Source records Start Marker
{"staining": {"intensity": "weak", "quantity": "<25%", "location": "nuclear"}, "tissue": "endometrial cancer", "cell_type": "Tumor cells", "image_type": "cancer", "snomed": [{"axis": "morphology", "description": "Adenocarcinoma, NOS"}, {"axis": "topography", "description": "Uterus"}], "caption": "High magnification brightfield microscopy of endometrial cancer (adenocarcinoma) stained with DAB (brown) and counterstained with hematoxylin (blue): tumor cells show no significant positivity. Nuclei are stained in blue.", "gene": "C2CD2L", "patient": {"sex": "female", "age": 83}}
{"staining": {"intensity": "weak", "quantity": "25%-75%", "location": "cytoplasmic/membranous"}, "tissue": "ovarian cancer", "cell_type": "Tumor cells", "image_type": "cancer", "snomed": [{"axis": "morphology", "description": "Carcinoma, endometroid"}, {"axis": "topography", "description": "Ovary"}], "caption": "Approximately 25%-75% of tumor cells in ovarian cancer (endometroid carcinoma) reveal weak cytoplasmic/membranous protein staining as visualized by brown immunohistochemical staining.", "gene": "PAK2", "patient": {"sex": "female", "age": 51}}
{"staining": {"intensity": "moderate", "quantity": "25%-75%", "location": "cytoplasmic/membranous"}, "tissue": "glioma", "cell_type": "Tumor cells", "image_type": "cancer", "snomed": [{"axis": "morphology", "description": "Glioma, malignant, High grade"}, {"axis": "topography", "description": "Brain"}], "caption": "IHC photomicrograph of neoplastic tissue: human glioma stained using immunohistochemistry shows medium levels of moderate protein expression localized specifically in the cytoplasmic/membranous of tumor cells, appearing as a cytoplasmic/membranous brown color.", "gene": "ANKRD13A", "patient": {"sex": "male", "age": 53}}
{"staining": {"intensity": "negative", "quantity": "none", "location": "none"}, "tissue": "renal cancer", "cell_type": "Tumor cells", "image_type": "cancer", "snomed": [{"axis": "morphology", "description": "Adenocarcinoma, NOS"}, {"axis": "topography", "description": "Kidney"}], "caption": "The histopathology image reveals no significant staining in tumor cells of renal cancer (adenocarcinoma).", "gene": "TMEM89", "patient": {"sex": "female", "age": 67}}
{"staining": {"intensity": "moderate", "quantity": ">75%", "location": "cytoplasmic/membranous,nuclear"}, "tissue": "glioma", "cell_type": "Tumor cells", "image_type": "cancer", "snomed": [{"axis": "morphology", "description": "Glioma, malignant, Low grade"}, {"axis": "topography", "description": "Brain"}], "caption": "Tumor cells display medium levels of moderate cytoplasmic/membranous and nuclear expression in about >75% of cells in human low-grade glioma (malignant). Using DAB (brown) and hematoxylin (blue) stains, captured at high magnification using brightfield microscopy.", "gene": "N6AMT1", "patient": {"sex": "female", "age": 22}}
Source records End Marker
Would you print each line of the material exactly?

{"staining": {"intensity": "weak", "quantity": "<25%", "location": "nuclear"}, "tissue": "endometrial cancer", "cell_type": "Tumor cells", "image_type": "cancer", "snomed": [{"axis": "morphology", "description": "Adenocarcinoma, NOS"}, {"axis": "topography", "description": "Uterus"}], "caption": "High magnification brightfield microscopy of endometrial cancer (adenocarcinoma) stained with DAB (brown) and counterstained with hematoxylin (blue): tumor cells show no significant positivity. Nuclei are stained in blue.", "gene": "C2CD2L", "patient": {"sex": "female", "age": 83}}
{"staining": {"intensity": "weak", "quantity": "25%-75%", "location": "cytoplasmic/membranous"}, "tissue": "ovarian cancer", "cell_type": "Tumor cells", "image_type": "cancer", "snomed": [{"axis": "morphology", "description": "Carcinoma, endometroid"}, {"axis": "topography", "description": "Ovary"}], "caption": "Approximately 25%-75% of tumor cells in ovarian cancer (endometroid carcinoma) reveal weak cytoplasmic/membranous protein staining as visualized by brown immunohistochemical staining.", "gene": "PAK2", "patient": {"sex": "female", "age": 51}}
{"staining": {"intensity": "moderate", "quantity": "25%-75%", "location": "cytoplasmic/membranous"}, "tissue": "glioma", "cell_type": "Tumor cells", "image_type": "cancer", "snomed": [{"axis": "morphology", "description": "Glioma, malignant, High grade"}, {"axis": "topography", "description": "Brain"}], "caption": "IHC photomicrograph of neoplastic tissue: human glioma stained using immunohistochemistry shows medium levels of moderate protein expression localized specifically in the cytoplasmic/membranous of tumor cells, appearing as a cytoplasmic/membranous brown color.", "gene": "ANKRD13A", "patient": {"sex": "male", "age": 53}}
{"staining": {"intensity": "negative", "quantity": "none", "location": "none"}, "tissue": "renal cancer", "cell_type": "Tumor cells", "image_type": "cancer", "snomed": [{"axis": "morphology", "description": "Adenocarcinoma, NOS"}, {"axis": "topography", "description": "Kidney"}], "caption": "The histopathology image reveals no significant staining in tumor cells of renal cancer (adenocarcinoma).", "gene": "TMEM89", "patient": {"sex": "female", "age": 67}}
{"staining": {"intensity": "moderate", "quantity": ">75%", "location": "cytoplasmic/membranous,nuclear"}, "tissue": "glioma", "cell_type": "Tumor cells", "image_type": "cancer", "snomed": [{"axis": "morphology", "description": "Glioma, malignant, Low grade"}, {"axis": "topography", "description": "Brain"}], "caption": "Tumor cells display medium levels of moderate cytoplasmic/membranous and nuclear expression in about >75% of cells in human low-grade glioma (malignant). Using DAB (brown) and hematoxylin (blue) stains, captured at high magnification using brightfield microscopy.", "gene": "N6AMT1", "patient": {"sex": "female", "age": 22}}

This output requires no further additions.